Phenylarsine oxide increases intracellular calcium mobility and inhibits Ca2+-dependent ATPase activity in thymocytes

Abstract

A rise in intracellular Ca2+ levels has been implicated as a regulatory signal for the initiation of lymphocyte proliferation. In the present study the mechanism underlying the elevation of [Ca2+] induced by phenylarsine oxide [PAO] was investigated in thymocytes. This agent inhibits HIV-1 replication and also NF-κB-mediated activation.

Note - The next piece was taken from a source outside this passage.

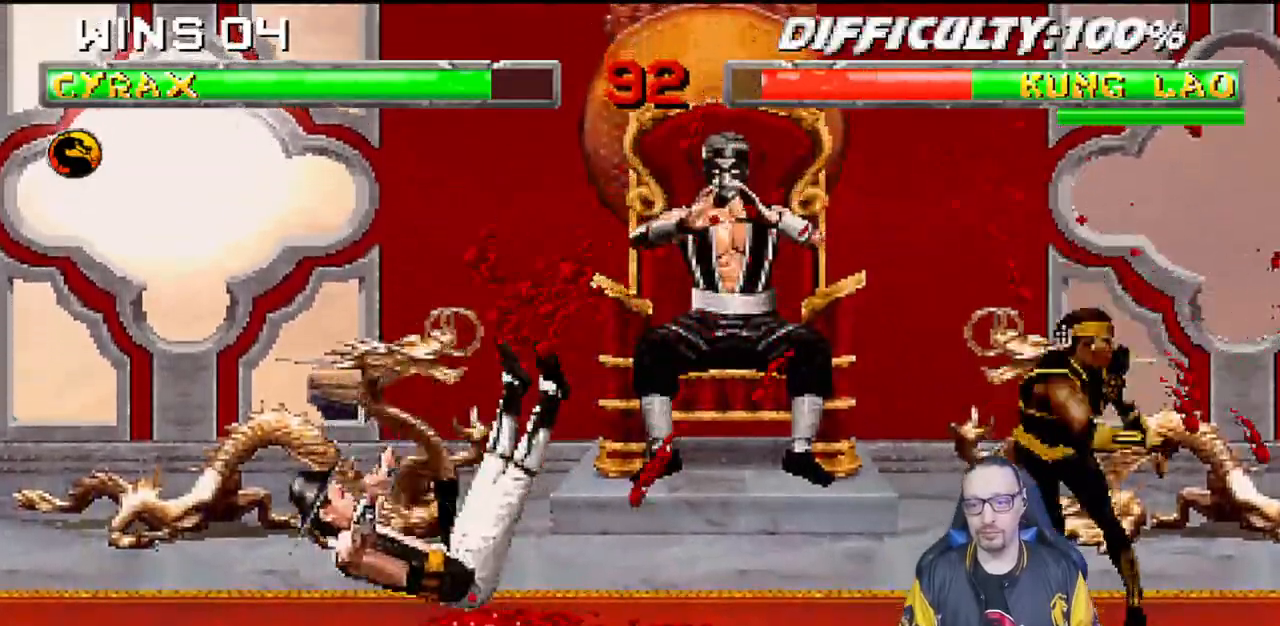
Gameplay with a controller (PlayStation layout); each line is a JSON object with the inputs held at the frame after it (dt_ms = milliseconds from this image to that frame). "events" lists button and stick changes between this image and that frame as [ms after this image, input, new state], when the widget could be followed in between. Not read: R2.
{"dt_ms": 1000, "buttons": ["SQUARE", "L1"], "left_stick": "center", "right_stick": "center"}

It has been reported that the PAO-induced Ca2+ elevation results from an enhanced plasma membrane calcium permeability in T cells. Here, we present biochemical evidence that the PAO-induced Ca2+ increase was independent of external Ca2+. Consistent with these facts, when [Ca2+]i was depleted by prolonged incubation of the cells in Ca2+-free medium, PAO addition did not lead to [Ca2+]i increase. These data indicate the involvement of intracellular organelles of thymocytes as the source of Ca2+. Moreover, evidence is presented that PAO inhibited Ca2+-dependent ATPase activity from thymocytes and sarcoplasmic reticulum from skeletal muscle. This inhibition was dose-dependent, with a IC50 of about 30 μM for both preparations of enzyme. The ability of PAO to inhibit Ca2+-dependent ATPase represents a novel mechanism of action for this drug. Present data suggest that the PAO-dependent [Ca2+]i increase could be mainly the result of inhibition of Ca2+-dependent ATPase. In addition, we describe also a Ca2+-dependence for PAO effect on tyrosine phosphorylation.